▸ What to do
Rewrite the listing starting at its first line and ending at the line that contains "30: (127, 98)", renaming "zero-indexed" to "0-based" and keeping everything else the same. Leave the pictures out of your answer.

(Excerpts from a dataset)
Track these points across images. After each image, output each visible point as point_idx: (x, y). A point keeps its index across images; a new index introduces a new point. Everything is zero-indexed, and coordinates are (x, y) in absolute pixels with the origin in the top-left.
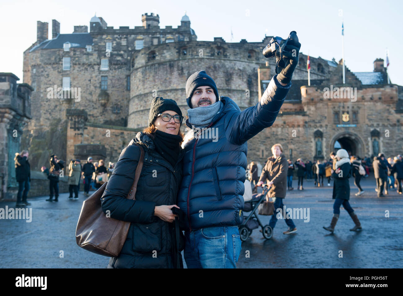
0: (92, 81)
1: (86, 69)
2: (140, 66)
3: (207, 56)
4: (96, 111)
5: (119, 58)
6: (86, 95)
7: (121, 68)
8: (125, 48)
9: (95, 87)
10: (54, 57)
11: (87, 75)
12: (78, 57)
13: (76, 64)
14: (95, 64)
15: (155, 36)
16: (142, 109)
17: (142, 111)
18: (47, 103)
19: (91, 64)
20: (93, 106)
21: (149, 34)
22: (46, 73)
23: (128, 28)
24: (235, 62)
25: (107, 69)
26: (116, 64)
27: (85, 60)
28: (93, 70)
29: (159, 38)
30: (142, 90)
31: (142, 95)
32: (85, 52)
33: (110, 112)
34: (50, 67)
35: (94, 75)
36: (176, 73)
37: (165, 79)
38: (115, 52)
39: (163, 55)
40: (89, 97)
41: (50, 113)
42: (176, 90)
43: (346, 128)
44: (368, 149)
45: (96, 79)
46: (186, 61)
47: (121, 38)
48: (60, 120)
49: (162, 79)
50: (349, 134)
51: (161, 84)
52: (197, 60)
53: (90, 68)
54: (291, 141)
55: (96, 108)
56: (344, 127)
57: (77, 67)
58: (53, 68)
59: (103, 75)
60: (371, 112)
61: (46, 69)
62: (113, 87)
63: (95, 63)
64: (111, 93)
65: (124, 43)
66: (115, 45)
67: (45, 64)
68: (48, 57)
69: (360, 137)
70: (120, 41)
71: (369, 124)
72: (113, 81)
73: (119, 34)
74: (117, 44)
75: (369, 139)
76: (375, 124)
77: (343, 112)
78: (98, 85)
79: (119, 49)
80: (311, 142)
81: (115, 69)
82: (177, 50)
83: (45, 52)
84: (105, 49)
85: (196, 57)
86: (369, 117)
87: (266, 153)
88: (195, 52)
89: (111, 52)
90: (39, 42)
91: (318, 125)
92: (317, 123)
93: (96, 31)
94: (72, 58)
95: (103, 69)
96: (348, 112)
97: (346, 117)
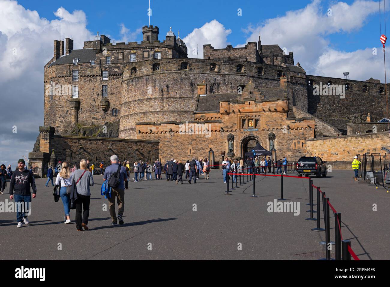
0: (95, 89)
1: (91, 80)
2: (126, 79)
3: (175, 70)
4: (98, 114)
5: (117, 70)
6: (91, 102)
7: (118, 78)
8: (121, 61)
9: (98, 95)
10: (66, 71)
11: (92, 85)
12: (84, 70)
13: (82, 76)
14: (97, 76)
15: (146, 50)
16: (127, 114)
17: (127, 116)
18: (61, 109)
19: (94, 76)
20: (96, 110)
23: (124, 44)
25: (107, 79)
26: (114, 75)
27: (89, 73)
28: (96, 80)
29: (148, 51)
30: (127, 98)
31: (128, 102)
32: (90, 66)
33: (110, 115)
34: (62, 79)
35: (97, 84)
36: (150, 85)
37: (143, 90)
38: (113, 65)
39: (141, 70)
40: (93, 103)
41: (63, 117)
42: (151, 99)
43: (251, 131)
44: (266, 147)
45: (99, 88)
46: (158, 75)
47: (118, 53)
48: (70, 123)
49: (140, 90)
50: (253, 137)
51: (140, 94)
52: (166, 74)
53: (94, 79)
54: (210, 142)
55: (99, 112)
56: (249, 131)
57: (83, 78)
58: (65, 80)
59: (104, 84)
61: (60, 81)
62: (112, 94)
63: (98, 74)
64: (110, 99)
65: (121, 57)
66: (113, 58)
67: (60, 77)
68: (61, 71)
69: (261, 138)
70: (117, 55)
71: (268, 129)
72: (112, 89)
73: (116, 50)
74: (115, 58)
75: (268, 140)
76: (271, 129)
77: (249, 120)
78: (100, 93)
79: (117, 62)
80: (225, 142)
81: (113, 79)
82: (151, 67)
83: (59, 67)
84: (105, 63)
85: (166, 72)
86: (267, 123)
87: (192, 151)
88: (165, 68)
89: (110, 65)
90: (56, 58)
91: (230, 130)
92: (229, 128)
93: (98, 48)
94: (80, 71)
95: (104, 79)
96: (252, 120)
97: (251, 124)
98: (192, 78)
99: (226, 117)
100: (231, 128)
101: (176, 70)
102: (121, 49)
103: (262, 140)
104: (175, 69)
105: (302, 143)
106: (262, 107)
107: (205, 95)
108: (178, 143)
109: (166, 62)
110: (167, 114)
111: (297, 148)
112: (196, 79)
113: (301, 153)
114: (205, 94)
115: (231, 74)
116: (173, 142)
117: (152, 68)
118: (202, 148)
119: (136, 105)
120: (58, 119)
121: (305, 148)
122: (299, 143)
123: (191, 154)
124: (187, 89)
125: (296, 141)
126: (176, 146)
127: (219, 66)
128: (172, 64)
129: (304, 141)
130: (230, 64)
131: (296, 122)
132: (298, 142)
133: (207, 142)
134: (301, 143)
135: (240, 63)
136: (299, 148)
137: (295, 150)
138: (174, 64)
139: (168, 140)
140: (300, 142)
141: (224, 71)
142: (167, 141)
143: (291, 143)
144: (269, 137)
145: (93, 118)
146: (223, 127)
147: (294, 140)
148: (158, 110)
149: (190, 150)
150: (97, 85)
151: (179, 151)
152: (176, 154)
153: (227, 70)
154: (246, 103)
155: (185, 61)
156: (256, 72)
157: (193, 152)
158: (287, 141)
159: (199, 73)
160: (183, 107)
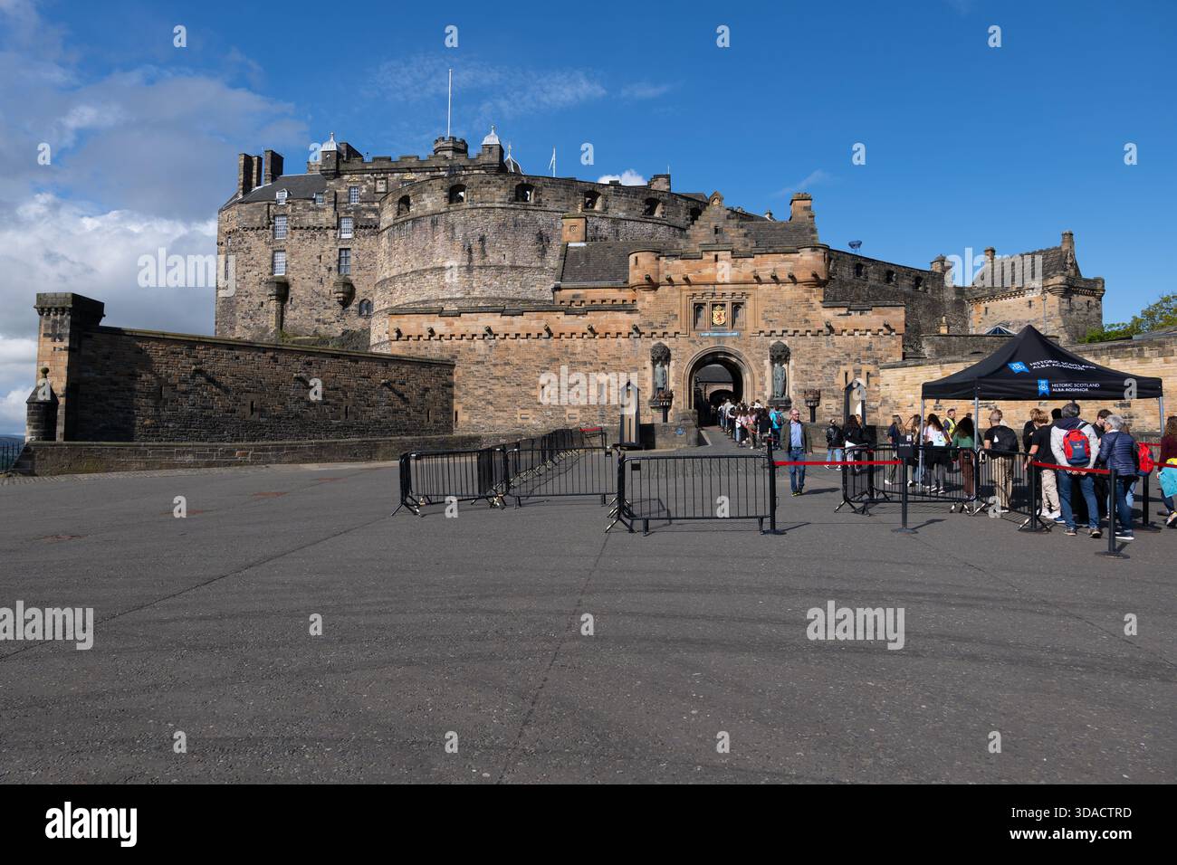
0: (323, 257)
1: (313, 237)
2: (387, 226)
3: (501, 202)
4: (329, 311)
5: (370, 216)
6: (312, 284)
7: (374, 234)
9: (330, 269)
10: (259, 216)
11: (315, 248)
12: (299, 216)
13: (295, 228)
14: (328, 228)
15: (436, 174)
18: (247, 300)
19: (321, 228)
20: (324, 303)
21: (425, 172)
22: (246, 245)
23: (389, 159)
24: (556, 214)
25: (350, 236)
26: (366, 227)
27: (311, 220)
28: (325, 238)
30: (388, 271)
31: (389, 279)
32: (312, 205)
33: (354, 315)
34: (252, 234)
36: (441, 237)
37: (424, 249)
38: (365, 205)
39: (421, 203)
40: (318, 288)
41: (251, 318)
42: (442, 269)
43: (719, 338)
44: (762, 384)
45: (331, 254)
46: (460, 213)
47: (376, 179)
48: (266, 329)
49: (418, 249)
50: (725, 354)
51: (416, 259)
52: (481, 211)
53: (320, 235)
54: (601, 366)
55: (330, 308)
56: (714, 337)
57: (297, 233)
58: (258, 235)
59: (343, 246)
60: (773, 303)
61: (246, 239)
62: (360, 268)
63: (330, 225)
64: (357, 280)
65: (381, 188)
66: (364, 191)
67: (245, 229)
68: (249, 217)
69: (748, 358)
70: (373, 184)
71: (768, 331)
72: (361, 258)
73: (372, 172)
74: (369, 189)
75: (767, 362)
76: (779, 331)
77: (714, 306)
78: (334, 266)
79: (372, 199)
80: (645, 368)
81: (364, 236)
82: (445, 193)
83: (244, 207)
84: (346, 200)
85: (479, 205)
86: (766, 315)
88: (479, 196)
89: (357, 206)
90: (241, 191)
91: (660, 332)
92: (657, 328)
93: (332, 168)
94: (290, 218)
95: (344, 236)
96: (723, 305)
97: (720, 316)
98: (541, 222)
99: (649, 296)
100: (662, 327)
101: (504, 202)
102: (381, 171)
103: (752, 364)
104: (502, 200)
105: (868, 373)
106: (753, 270)
107: (583, 244)
108: (508, 368)
109: (481, 183)
112: (552, 226)
114: (582, 241)
115: (631, 218)
116: (495, 365)
117: (446, 197)
119: (407, 285)
120: (240, 322)
121: (877, 389)
122: (858, 372)
124: (530, 246)
125: (849, 368)
126: (503, 378)
127: (606, 199)
128: (495, 186)
129: (872, 368)
130: (632, 195)
131: (850, 315)
132: (854, 371)
133: (591, 367)
134: (864, 373)
135: (652, 196)
138: (500, 187)
139: (480, 359)
140: (861, 370)
141: (616, 211)
142: (478, 363)
143: (835, 372)
144: (771, 356)
145: (318, 320)
146: (640, 325)
147: (845, 364)
148: (458, 295)
150: (327, 247)
151: (510, 390)
152: (504, 400)
153: (624, 208)
154: (706, 257)
155: (525, 182)
156: (687, 219)
158: (824, 367)
159: (557, 212)
160: (520, 289)
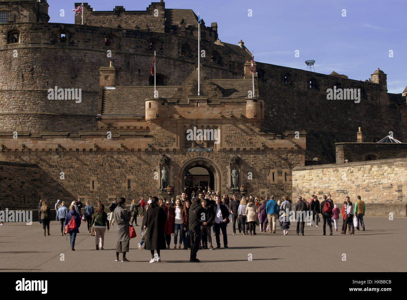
3: (45, 44)
43: (200, 153)
44: (225, 180)
50: (203, 162)
52: (30, 50)
54: (129, 169)
56: (196, 152)
69: (217, 164)
71: (228, 148)
75: (228, 167)
76: (235, 148)
80: (156, 171)
85: (30, 46)
86: (227, 139)
87: (97, 185)
91: (164, 149)
92: (163, 146)
98: (74, 58)
100: (166, 146)
101: (48, 44)
103: (219, 168)
104: (46, 42)
105: (286, 173)
106: (220, 112)
107: (114, 88)
108: (72, 170)
109: (31, 29)
110: (30, 119)
111: (276, 182)
112: (81, 60)
113: (283, 190)
114: (112, 86)
115: (138, 53)
117: (5, 38)
118: (115, 179)
121: (290, 183)
122: (280, 173)
123: (95, 189)
125: (275, 171)
127: (120, 39)
128: (41, 32)
129: (287, 171)
130: (137, 37)
131: (276, 139)
132: (278, 172)
133: (123, 170)
134: (283, 174)
135: (153, 36)
136: (280, 182)
137: (273, 186)
138: (45, 32)
140: (282, 172)
141: (127, 48)
143: (268, 172)
144: (231, 164)
146: (153, 144)
147: (273, 168)
149: (93, 182)
153: (133, 46)
155: (63, 29)
156: (179, 53)
157: (99, 185)
159: (85, 50)
160: (59, 107)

▸ Output of the exercise
Track these points across images. After each image, output each visible point as point_idx: (x, y). A point keeps its index across images; a new index introduces a new point. Everything is 0-based, and coordinates are (x, y) in absolute pixels with the origin in the top-left.
0: (92, 81)
1: (86, 69)
2: (140, 66)
3: (207, 56)
4: (96, 111)
5: (119, 58)
6: (86, 95)
7: (121, 68)
8: (125, 48)
9: (95, 87)
10: (54, 57)
11: (87, 75)
12: (78, 57)
13: (76, 64)
14: (95, 64)
15: (155, 36)
16: (142, 109)
17: (142, 111)
18: (47, 103)
19: (91, 64)
20: (93, 106)
21: (149, 34)
22: (46, 73)
23: (128, 28)
24: (235, 62)
25: (107, 69)
26: (116, 64)
27: (85, 60)
28: (93, 70)
29: (159, 38)
30: (142, 90)
31: (142, 95)
32: (85, 52)
33: (110, 112)
34: (50, 67)
35: (94, 75)
36: (176, 73)
37: (165, 79)
38: (115, 52)
39: (163, 55)
40: (89, 97)
41: (50, 113)
42: (176, 90)
43: (346, 128)
44: (368, 149)
45: (96, 79)
46: (186, 61)
47: (121, 38)
48: (60, 120)
49: (162, 79)
50: (349, 134)
51: (161, 84)
52: (197, 60)
53: (90, 68)
54: (291, 141)
55: (96, 108)
56: (344, 127)
57: (77, 67)
58: (53, 68)
59: (103, 75)
60: (371, 112)
61: (46, 69)
62: (113, 87)
63: (95, 63)
64: (111, 93)
65: (124, 43)
66: (115, 45)
67: (45, 64)
68: (48, 57)
69: (360, 137)
70: (120, 41)
71: (369, 124)
72: (113, 81)
73: (119, 34)
74: (117, 44)
75: (369, 139)
76: (375, 124)
77: (343, 112)
78: (98, 85)
79: (119, 49)
80: (311, 142)
81: (115, 69)
82: (177, 50)
83: (45, 52)
84: (105, 49)
85: (196, 57)
86: (369, 117)
87: (266, 153)
88: (195, 52)
89: (111, 52)
90: (39, 42)
91: (318, 125)
92: (317, 123)
93: (96, 31)
94: (72, 58)
95: (103, 69)
96: (348, 112)
97: (346, 117)
0: (95, 89)
1: (91, 80)
2: (126, 79)
3: (175, 70)
4: (98, 114)
5: (117, 70)
6: (91, 102)
7: (118, 78)
8: (121, 61)
9: (98, 95)
10: (66, 71)
11: (92, 85)
12: (84, 70)
13: (82, 76)
14: (97, 76)
15: (146, 50)
16: (127, 114)
17: (127, 116)
18: (61, 109)
19: (94, 76)
20: (96, 110)
23: (124, 44)
25: (107, 79)
26: (114, 75)
27: (89, 73)
28: (96, 80)
29: (148, 51)
30: (127, 98)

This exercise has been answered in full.